For months, Elkhart County had a total of about 20 COVID-19 patients hospitalized at Elkhart General and Goshen Hospital. But as of Tuesday, Elkhart General alone reports having 30 patients with the illness. Goshen Hospital currently has 13 COVID-19 patients, bringing the county’s COVID-19 hospitalizations to 43, or twice what had become the norm. However, hospitals in northern Indiana continue to have about 30 percent of ICU beds and more than 80 percent of ventilators available.
Sizemore said a reason that more people are going to the hospital while fewer people are getting tested is that there is a tendency to ignore preventative measures, forcing them to the “reaction measure” of going to the hospital.
In Elkhart County, 117 COVID-19 deaths have been reported. One of them was reported Tuesday. The number of deaths has slowed locally in recent months, as 17 county residents died in the last 30 days, whereas July and the first half of August had an average of one death per day.
Statewide, 30 new COVID-19 deaths were reported Tuesday, taking the state’s total to 3,484.
The Indiana State Department of Health coronavirus dashboard shows that two of Indiana’s 30 newly reported COVID-19 deaths occurred on Sept. 26, raising that day’s total to 21 deaths. That’s the largest single-day tally of COVID-19 deaths since 23 deaths occurred on June 18.
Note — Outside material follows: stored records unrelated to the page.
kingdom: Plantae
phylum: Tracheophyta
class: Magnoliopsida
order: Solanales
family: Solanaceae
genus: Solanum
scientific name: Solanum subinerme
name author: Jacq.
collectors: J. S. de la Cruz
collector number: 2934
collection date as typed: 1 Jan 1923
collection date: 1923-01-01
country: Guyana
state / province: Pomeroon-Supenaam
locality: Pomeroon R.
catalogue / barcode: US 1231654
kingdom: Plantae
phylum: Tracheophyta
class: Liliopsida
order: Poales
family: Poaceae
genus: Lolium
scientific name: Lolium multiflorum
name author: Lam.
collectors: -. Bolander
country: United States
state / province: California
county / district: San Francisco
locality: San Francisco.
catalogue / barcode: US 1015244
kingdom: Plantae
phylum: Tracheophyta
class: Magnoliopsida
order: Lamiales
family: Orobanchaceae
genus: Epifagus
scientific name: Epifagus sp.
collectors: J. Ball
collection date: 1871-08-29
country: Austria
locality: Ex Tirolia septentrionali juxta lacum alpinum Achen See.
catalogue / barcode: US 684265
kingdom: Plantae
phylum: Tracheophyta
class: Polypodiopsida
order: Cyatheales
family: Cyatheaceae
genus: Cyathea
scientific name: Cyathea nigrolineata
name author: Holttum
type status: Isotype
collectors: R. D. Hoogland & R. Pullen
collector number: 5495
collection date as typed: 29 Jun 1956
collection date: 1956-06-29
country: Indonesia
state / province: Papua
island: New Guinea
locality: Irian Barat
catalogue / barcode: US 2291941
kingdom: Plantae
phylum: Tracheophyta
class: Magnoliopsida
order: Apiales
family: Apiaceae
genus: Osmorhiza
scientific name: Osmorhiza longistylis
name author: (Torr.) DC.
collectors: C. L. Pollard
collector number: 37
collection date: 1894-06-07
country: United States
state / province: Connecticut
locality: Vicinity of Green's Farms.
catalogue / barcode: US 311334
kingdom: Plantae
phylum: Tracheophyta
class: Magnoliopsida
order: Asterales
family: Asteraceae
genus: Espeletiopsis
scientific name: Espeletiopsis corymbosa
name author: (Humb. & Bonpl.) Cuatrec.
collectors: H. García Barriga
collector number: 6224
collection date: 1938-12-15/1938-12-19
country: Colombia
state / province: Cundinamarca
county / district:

The department also reported 990 new COVID-19 infections, pushing Indiana’s seven-day average to 1,131 through Monday – a record for the state. That rolling average has grown nearly 26 percent since Sept. 28. Nearly 127,000 Hoosiers have been diagnosed with COVID-19 since the start of the pandemic.
Meanwhile, state statistics show that Indiana hospitals were treating 1,138 COVID-19 patients on Monday – the largest number since late May and the 11th straight day that hospitalizations have topped 900.